Work to install a second track on a CSX route in New York State heavily used by Amtrak has been completed.

The $91.2 million project involved building the second track between Schenectady and Albany in order to eliminate a bottleneck that often delayed Amtrak trains on a 17-mile stretch of single track.

The track went into service on June 26 to conclude a three-year project.

Some trains waited as long as 20 minutes in Schenectady or Rensselaer for opposing traffic to clear.

The track had been removed when the rails were owned by Penn Central.

Overseeing the project were the New York State Department of Transportation, Amtrak and CSX.

In a related development, New York officials released design details for a new $23 million Amtrak station in Schenectady. The station is expected to be completed in late 2018.

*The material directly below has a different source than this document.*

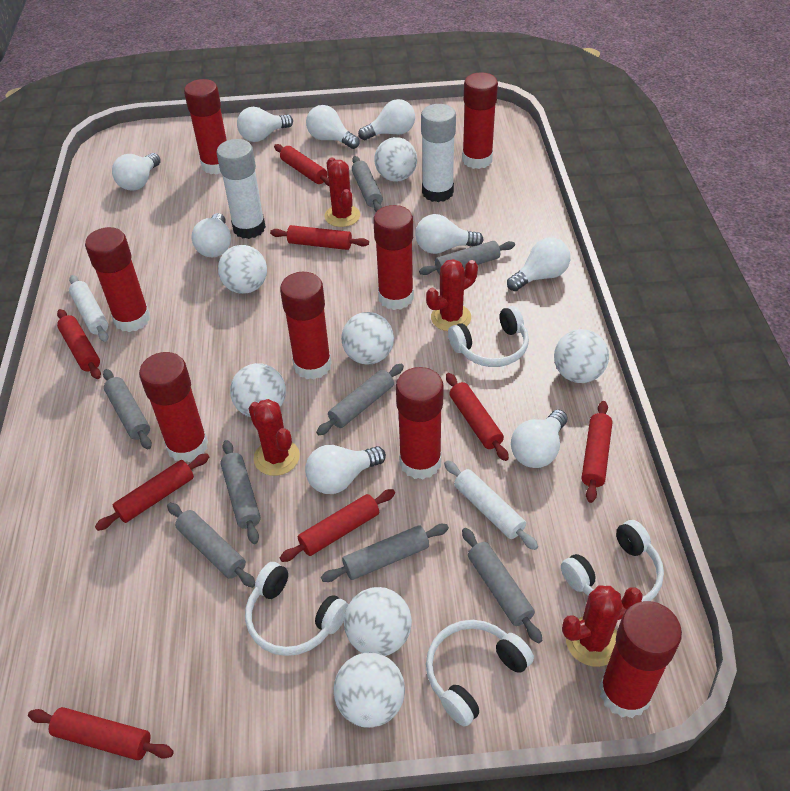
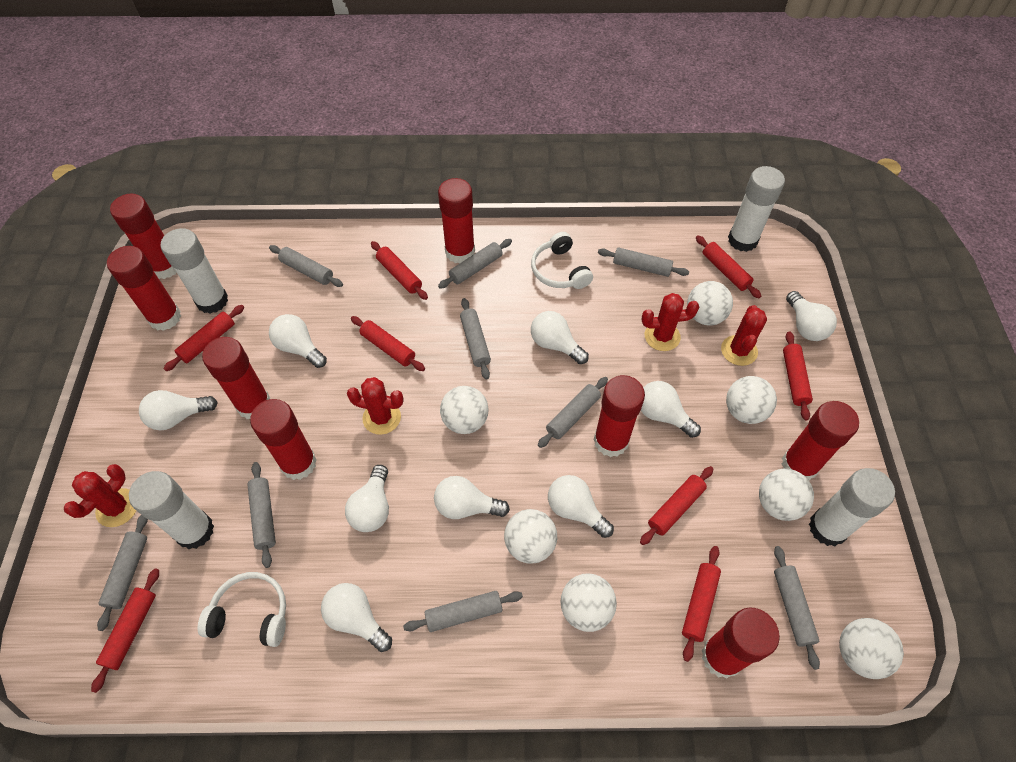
grey rolling pin: 8 -> 9
white glue stick: 2 -> 4
white headphones: 4 -> 2
white rolling pin: 2 -> 0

The design will feature a wraparound awning outside the building, a weather vane in the shape of New York state on top of a gold dome on the roof, and over-sized arched windows similar in design to those of the 1910-era Union station that once sat at the site.

Earlier this year, Amtrak finished work to improve its station serving Albany-Rensselaer.

That $50.5 million project involved construction of a fourth passenger loading track, extending the loading platforms and upgrading block signals.

Much of that work will benefit the Chicago-New York/Boston Lake Shore Limited, which splits at the Albany-Rensselaer station.

Still to be completed is a $3.5 million state-funded project to rebuild platform elevators and replace the escalators.

Other work that remains in the Empire Corridor includes making grade crossing and signal improvements south of Rensselaer on the route to New York City.

Most of the funding for the work in the Capitol Region of New York came from the American Recovery and Reinvestment Act of 2009.

The Federal Railroad Administration in a separate allotment had granted New York $33 million to be used to install positive train control technology between Poughkeepsie and Schenectady.